Film-maker known for his world
music documentaries, in particular his Beats of the Heart series
Jeremy Marre, who has died aged 76, was a
British documentary maker specialising in films about popular music of every possible kind. Widely travelled, and with eclectic taste, he had a lengthy career that included adventurous documentaries about music in Africa, the Americas, the
UK and the US, and profiles of artists such as Phil Spector, Roy Orbison, Youssou N’Dour and Count Basie.

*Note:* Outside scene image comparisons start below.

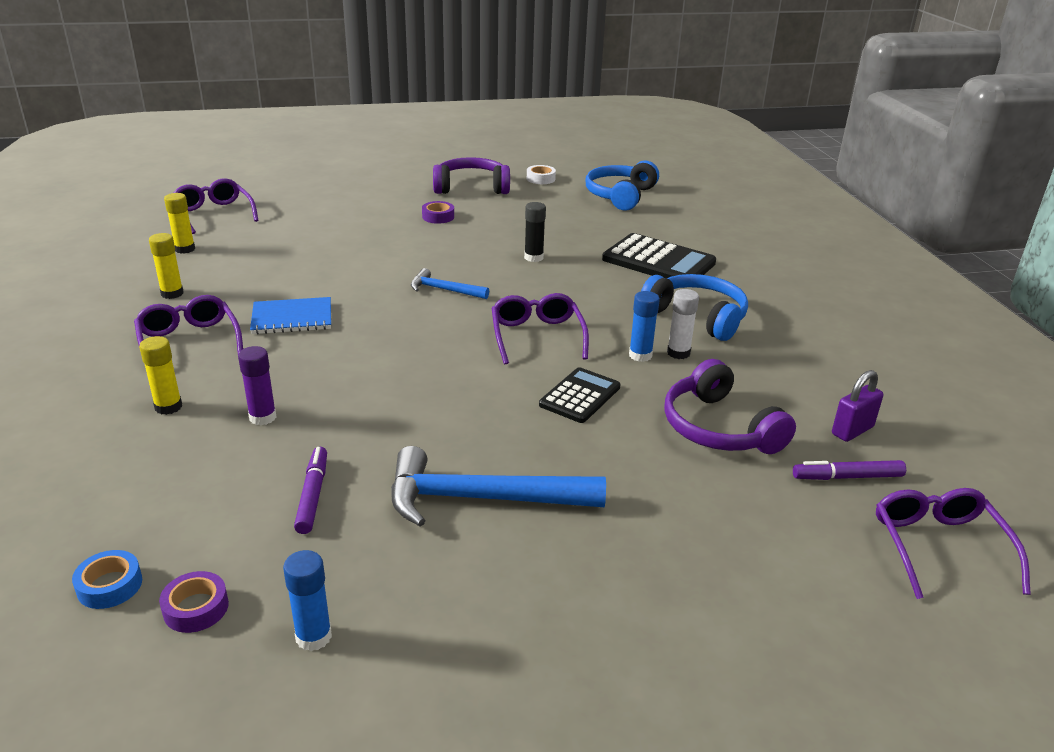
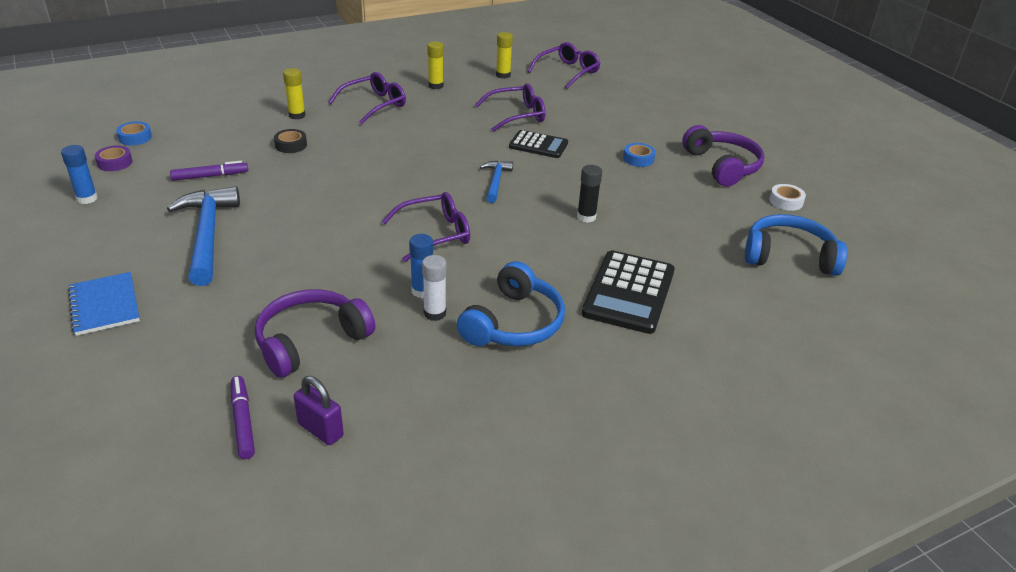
camera: 75 degrees right, 5 degrees up
(263, 417) = (291, 145): purple glue stick -> black tape
(292, 318) = (420, 130): blue notebook -> blue notebook (105, 305)
(438, 217) = (638, 159): purple tape -> blue tape
(580, 396) = (345, 264): black calculator -> black calculator (538, 145)
(939, 547) = (140, 476): purple glasses -> purple glasses (517, 115)

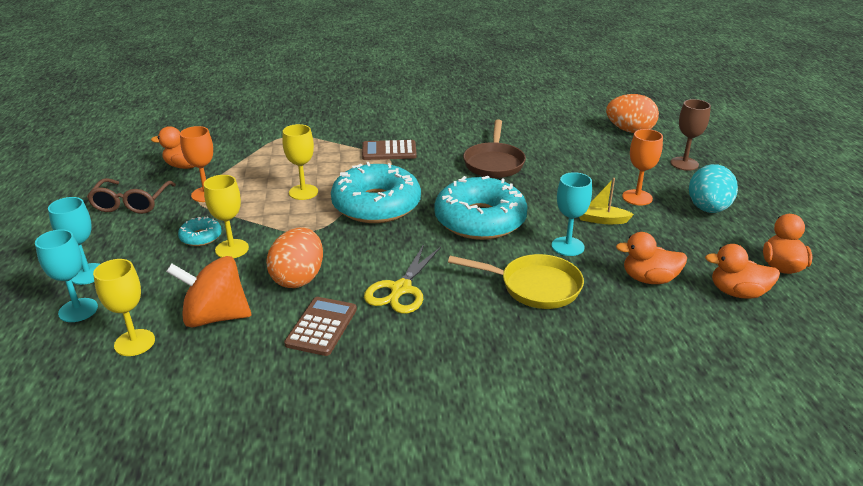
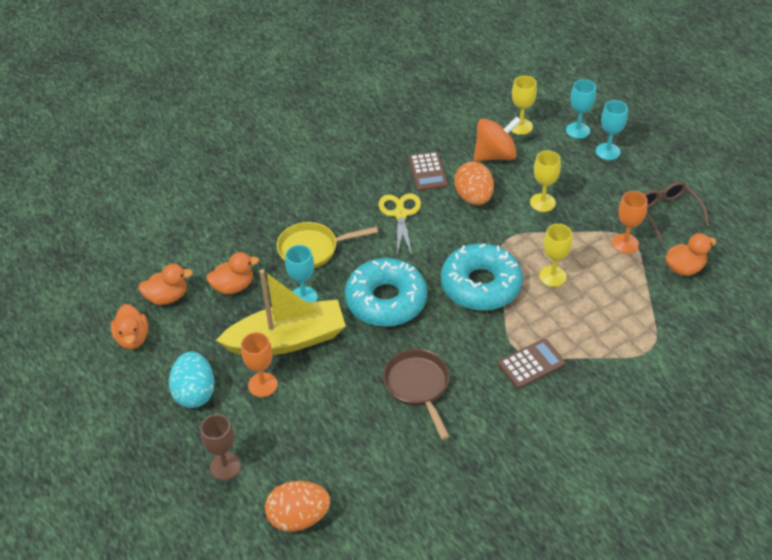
camera: 155 degrees right, 15 degrees up
(201, 237) = (576, 204): turquoise donut -> none
(601, 220) = (287, 340): yellow boat -> yellow boat, size x2.45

His first major success was Roots Rock Reggae (1977), which grew out of an earlier commission on the British reggae scene for the ITV arts programme Aquarius. Deciding that he needed to go to Jamaica to fully understand the music, Marre “scraped together some money” and travelled to Kingston, filming in lawless areas of the city. Threatened by some locals who accused him of being a CIA agent, he convinced them he was English only after they quizzed him about cricket. He returned with historic footage of artists including Bob Marley, Sly & Robbie and Jimmy Cliff, but still had difficulty in placing the film. As Marre explained in an interview with fRoots magazine in 2014, “the
BBC said it was boring, and you can’t mix music and politics, while PBS in America turned it down as communist propaganda. But it won a documentary prize at Cannes and then the BBC wanted to show it. It was different to anything, with no presenter and no commentary.” It is now regarded as a classic film on the genre.